Pescetarian Diet May Lower Your Risk Of Bowel Cancer, New Study Finds

This May Lower Your Risk Of Bowel Cancer

Eating a pescetarian diet may lower your risk of bowel cancer according to a new study.

People who ate fish and vegetables - but no meat - were 43% less likely to develop colon or rectal cancer, according to research from Loma Linda University in California.

The researchers examined the diets of more than 77,000 people over the course of seven years. They also found that vegetarians had a 20% lower risk, and for vegans the risk was reduced by 16%.

Bowel cancer is the fourth most common cancer in the UK, after breast, lung and prostate cancer. Around 41,600 people are diagnosed with disease each year, with a slightly higher rate in men.

In the last year alone it has claimed the lives of Simpson's co-creator Sam Simon, Loose Women presenter Lynda Bellingham and Stephen Sutton, the teenager who raised £4.5 million for the Teenage Cancer Trust.

The World Cancer Research Fund (WCRF), which funded the study, currently advises that garlic, diets high in fibre, high-calcium diets and increased physical activity are associated with a decreased risk of bowel cancer.

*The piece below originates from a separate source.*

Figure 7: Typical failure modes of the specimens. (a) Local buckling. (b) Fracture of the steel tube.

The WCRF guidelines were drawn up in 2011 at which point they concluded that the evidence on the relationship between fish and bowel cancer risk was limited and inconclusive.

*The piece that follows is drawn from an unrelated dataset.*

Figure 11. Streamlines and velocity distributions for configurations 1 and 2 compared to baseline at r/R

They will no doubt take this latest study into account when they next update their guidelines, but it's worth keeping in mind that at the moment fish is not among their recommendations, especially as NHS Choices have pointed out some limitations of the Loma Linda study.

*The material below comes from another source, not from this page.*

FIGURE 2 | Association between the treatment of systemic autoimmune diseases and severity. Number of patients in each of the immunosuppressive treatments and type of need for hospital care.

The subjects of the study all came from one very specific population group - North American Seventh Day Adventists, and the researchers relied on very loose definitions of vegans, vegetarians and pescatarians - which included people who ate meat less than once a month.

"This study will contribute to the body of evidence on dietary risk associated with different food types," states the NHS Choices' report. "But on its own it does not prove that fish consumption decreases the risk of bowel cancer."

However, the healthy credentials of fish are without doubt, and according to Public Health England average consumption of oily fish in the UK is well below the recommended one portion (140g) per week . So it is still a wise move to befriend your local fishmonger.